The focus is you. That’s the problem. You want to be kind and that’s important, but you’re being your version of kind. You’re being the version of kind that makes sense in your experience.

But this author, this woman we’re talking about– and by extension every other woman and man you are kind to– has her own experience and her own needs and her own background.

You didn’t take time to find out how you could make her experience better, how you could support her in a way that would actually be positive for her. You did your thing and that was that.

That’s not what being kind is. Being kind is about the other person. That’s what Jesus Christ taught when he said that losing ourselves in the service of others is how we will find ourselves.

My intent is not to attack you, Mr. Evans. It’s to try to help you to see that your, hopefully sincere, attempt to be kind was a demonstration of your good heart, but a lack of effort to understand the person and the situation. And unfortunately that ‘kindness’ and compliment ended up being hurtful and a demonstration of power over women. And you haven’t acknowledged that.

And that’s making it worse. It’s easy to agree that each person is an individual. So it should be a simple act of humility to stop and consider that even though you might not have meant anything damaging– it was hurtful. And what we’re seeing now is a total unwillingness to do so, which is even more injurious because you’re dismissing the fundamental individuality of the woman in the event we’re talking about.
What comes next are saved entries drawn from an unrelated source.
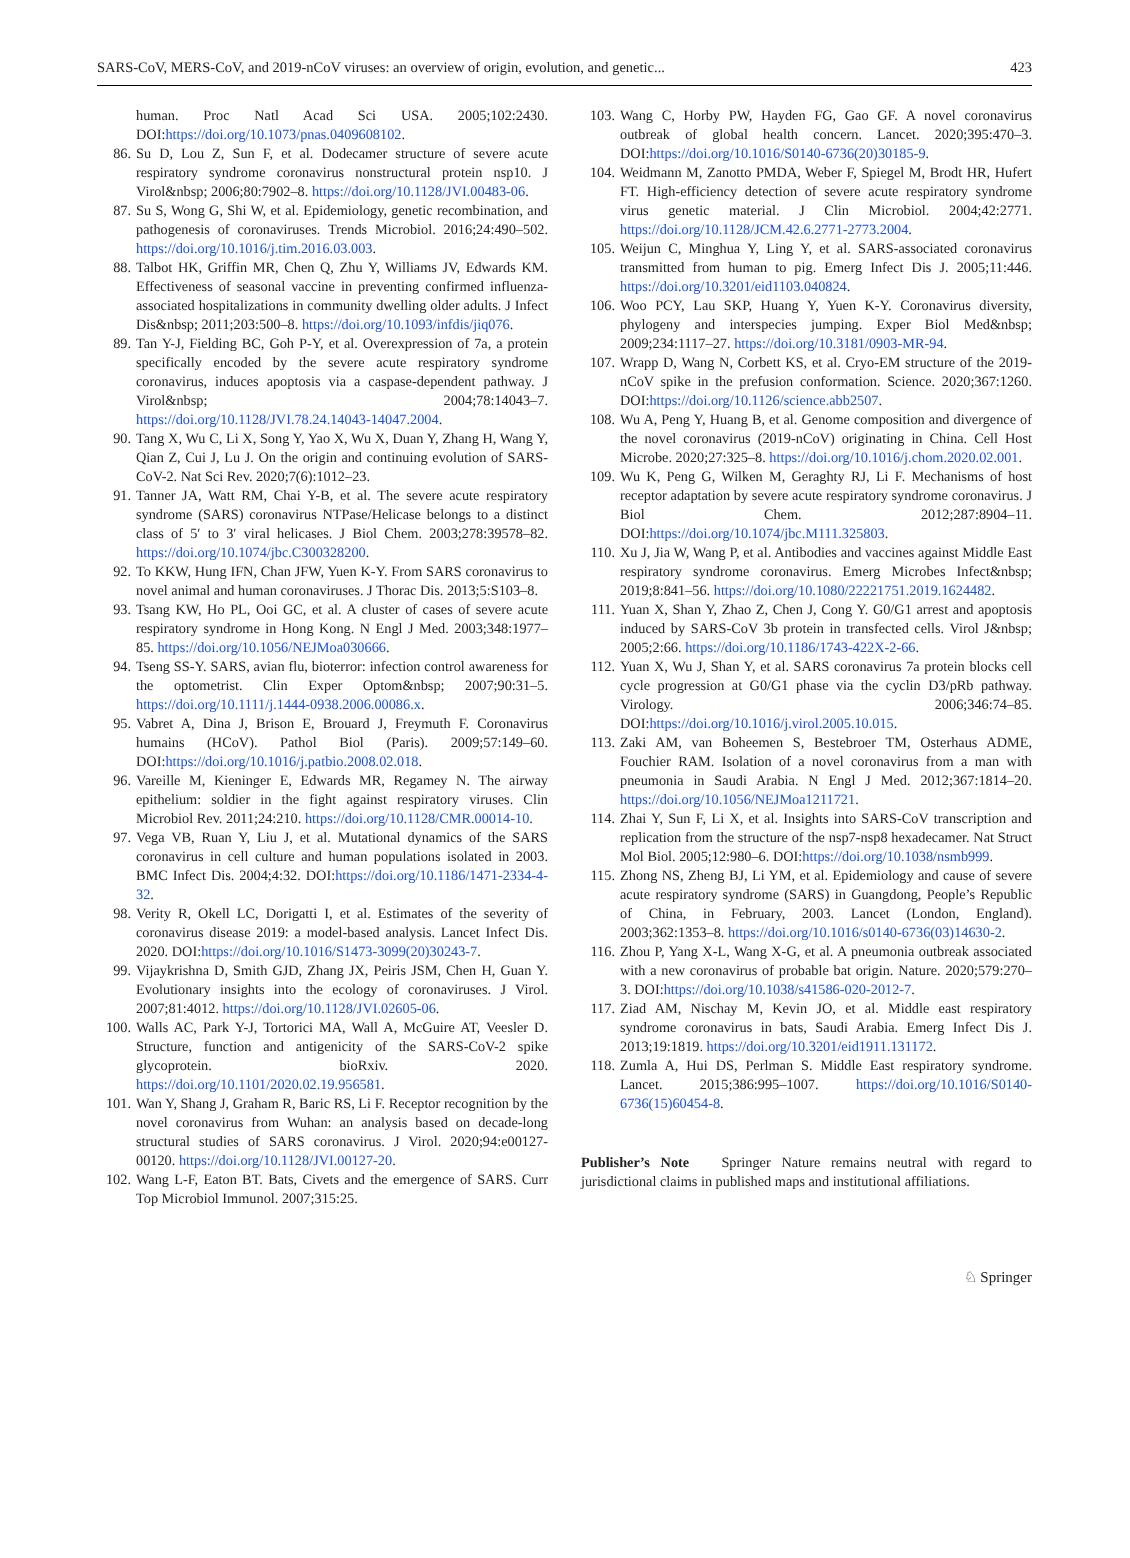SARS-CoV, MERS-CoV, and 2019-nCoV viruses: an overview of origin, evolution, and genetic... 423
human. Proc Natl Acad Sci USA. 2005;102:2430. DOI:https://doi.org/10.1073/pnas.0409608102.
86. Su D, Lou Z, Sun F, et al. Dodecamer structure of severe acute respiratory syndrome coronavirus nonstructural protein nsp10. J Virol&nbsp; 2006;80:7902–8. https://doi.org/10.1128/JVI.00483-06.
87. Su S, Wong G, Shi W, et al. Epidemiology, genetic recombination, and pathogenesis of coronaviruses. Trends Microbiol. 2016;24:490–502. https://doi.org/10.1016/j.tim.2016.03.003.
88. Talbot HK, Griffin MR, Chen Q, Zhu Y, Williams JV, Edwards KM. Effectiveness of seasonal vaccine in preventing confirmed influenza-associated hospitalizations in community dwelling older adults. J Infect Dis&nbsp; 2011;203:500–8. https://doi.org/10.1093/infdis/jiq076.
89. Tan Y-J, Fielding BC, Goh P-Y, et al. Overexpression of 7a, a protein specifically encoded by the severe acute respiratory syndrome coronavirus, induces apoptosis via a caspase-dependent pathway. J Virol&nbsp; 2004;78:14043–7. https://doi.org/10.1128/JVI.78.24.14043-14047.2004.
90. Tang X, Wu C, Li X, Song Y, Yao X, Wu X, Duan Y, Zhang H, Wang Y, Qian Z, Cui J, Lu J. On the origin and continuing evolution of SARS-CoV-2. Nat Sci Rev. 2020;7(6):1012–23.
91. Tanner JA, Watt RM, Chai Y-B, et al. The severe acute respiratory syndrome (SARS) coronavirus NTPase/Helicase belongs to a distinct class of 5′ to 3′ viral helicases. J Biol Chem. 2003;278:39578–82. https://doi.org/10.1074/jbc.C300328200.
92. To KKW, Hung IFN, Chan JFW, Yuen K-Y. From SARS coronavirus to novel animal and human coronaviruses. J Thorac Dis. 2013;5:S103–8.
93. Tsang KW, Ho PL, Ooi GC, et al. A cluster of cases of severe acute respiratory syndrome in Hong Kong. N Engl J Med. 2003;348:1977–85. https://doi.org/10.1056/NEJMoa030666.
94. Tseng SS-Y. SARS, avian flu, bioterror: infection control awareness for the optometrist. Clin Exper Optom&nbsp; 2007;90:31–5. https://doi.org/10.1111/j.1444-0938.2006.00086.x.
95. Vabret A, Dina J, Brison E, Brouard J, Freymuth F. Coronavirus humains (HCoV). Pathol Biol (Paris). 2009;57:149–60. DOI:https://doi.org/10.1016/j.patbio.2008.02.018.
96. Vareille M, Kieninger E, Edwards MR, Regamey N. The airway epithelium: soldier in the fight against respiratory viruses. Clin Microbiol Rev. 2011;24:210. https://doi.org/10.1128/CMR.00014-10.
97. Vega VB, Ruan Y, Liu J, et al. Mutational dynamics of the SARS coronavirus in cell culture and human populations isolated in 2003. BMC Infect Dis. 2004;4:32. DOI:https://doi.org/10.1186/1471-2334-4-32.
98. Verity R, Okell LC, Dorigatti I, et al. Estimates of the severity of coronavirus disease 2019: a model-based analysis. Lancet Infect Dis. 2020. DOI:https://doi.org/10.1016/S1473-3099(20)30243-7.
99. Vijaykrishna D, Smith GJD, Zhang JX, Peiris JSM, Chen H, Guan Y. Evolutionary insights into the ecology of coronaviruses. J Virol. 2007;81:4012. https://doi.org/10.1128/JVI.02605-06.
100. Walls AC, Park Y-J, Tortorici MA, Wall A, McGuire AT, Veesler D. Structure, function and antigenicity of the SARS-CoV-2 spike glycoprotein. bioRxiv. 2020. https://doi.org/10.1101/2020.02.19.956581.
101. Wan Y, Shang J, Graham R, Baric RS, Li F. Receptor recognition by the novel coronavirus from Wuhan: an analysis based on decade-long structural studies of SARS coronavirus. J Virol. 2020;94:e00127-00120. https://doi.org/10.1128/JVI.00127-20.
102. Wang L-F, Eaton BT. Bats, Civets and the emergence of SARS. Curr Top Microbiol Immunol. 2007;315:25.
103. Wang C, Horby PW, Hayden FG, Gao GF. A novel coronavirus outbreak of global health concern. Lancet. 2020;395:470–3. DOI:https://doi.org/10.1016/S0140-6736(20)30185-9.
104. Weidmann M, Zanotto PMDA, Weber F, Spiegel M, Brodt HR, Hufert FT. High-efficiency detection of severe acute respiratory syndrome virus genetic material. J Clin Microbiol. 2004;42:2771. https://doi.org/10.1128/JCM.42.6.2771-2773.2004.
105. Weijun C, Minghua Y, Ling Y, et al. SARS-associated coronavirus transmitted from human to pig. Emerg Infect Dis J. 2005;11:446. https://doi.org/10.3201/eid1103.040824.
106. Woo PCY, Lau SKP, Huang Y, Yuen K-Y. Coronavirus diversity, phylogeny and interspecies jumping. Exper Biol Med&nbsp; 2009;234:1117–27. https://doi.org/10.3181/0903-MR-94.
107. Wrapp D, Wang N, Corbett KS, et al. Cryo-EM structure of the 2019-nCoV spike in the prefusion conformation. Science. 2020;367:1260. DOI:https://doi.org/10.1126/science.abb2507.
108. Wu A, Peng Y, Huang B, et al. Genome composition and divergence of the novel coronavirus (2019-nCoV) originating in China. Cell Host Microbe. 2020;27:325–8. https://doi.org/10.1016/j.chom.2020.02.001.
109. Wu K, Peng G, Wilken M, Geraghty RJ, Li F. Mechanisms of host receptor adaptation by severe acute respiratory syndrome coronavirus. J Biol Chem. 2012;287:8904–11. DOI:https://doi.org/10.1074/jbc.M111.325803.
110. Xu J, Jia W, Wang P, et al. Antibodies and vaccines against Middle East respiratory syndrome coronavirus. Emerg Microbes Infect&nbsp; 2019;8:841–56. https://doi.org/10.1080/22221751.2019.1624482.
111. Yuan X, Shan Y, Zhao Z, Chen J, Cong Y. G0/G1 arrest and apoptosis induced by SARS-CoV 3b protein in transfected cells. Virol J&nbsp; 2005;2:66. https://doi.org/10.1186/1743-422X-2-66.
112. Yuan X, Wu J, Shan Y, et al. SARS coronavirus 7a protein blocks cell cycle progression at G0/G1 phase via the cyclin D3/pRb pathway. Virology. 2006;346:74–85. DOI:https://doi.org/10.1016/j.virol.2005.10.015.
113. Zaki AM, van Boheemen S, Bestebroer TM, Osterhaus ADME, Fouchier RAM. Isolation of a novel coronavirus from a man with pneumonia in Saudi Arabia. N Engl J Med. 2012;367:1814–20. https://doi.org/10.1056/NEJMoa1211721.
114. Zhai Y, Sun F, Li X, et al. Insights into SARS-CoV transcription and replication from the structure of the nsp7-nsp8 hexadecamer. Nat Struct Mol Biol. 2005;12:980–6. DOI:https://doi.org/10.1038/nsmb999.
115. Zhong NS, Zheng BJ, Li YM, et al. Epidemiology and cause of severe acute respiratory syndrome (SARS) in Guangdong, People’s Republic of China, in February, 2003. Lancet (London, England). 2003;362:1353–8. https://doi.org/10.1016/s0140-6736(03)14630-2.
116. Zhou P, Yang X-L, Wang X-G, et al. A pneumonia outbreak associated with a new coronavirus of probable bat origin. Nature. 2020;579:270–3. DOI:https://doi.org/10.1038/s41586-020-2012-7.
117. Ziad AM, Nischay M, Kevin JO, et al. Middle east respiratory syndrome coronavirus in bats, Saudi Arabia. Emerg Infect Dis J. 2013;19:1819. https://doi.org/10.3201/eid1911.131172.
118. Zumla A, Hui DS, Perlman S. Middle East respiratory syndrome. Lancet. 2015;386:995–1007. https://doi.org/10.1016/S0140-6736(15)60454-8.
Publisher’s Note Springer Nature remains neutral with regard to jurisdictional claims in published maps and institutional affiliations.
♘ Springer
If you want people to hear your side and see your good intentions, show the strong character you aspire to. It takes strength to be humble. Demonstrate you have that strength by listening, hearing, seeing, and believing. Then you will have a better understanding and you will have built a trusting connection. Then you can be seen, and heard, and believed.

Why should you not be heard first? Not be seen first?

Because that’s what leaders do. That’s what men do.

I sincerely hope this reaches you, Mr. Evans. And that it is received not as an attack, but as it was meant to be, a plea for a few moments of powerful introspection.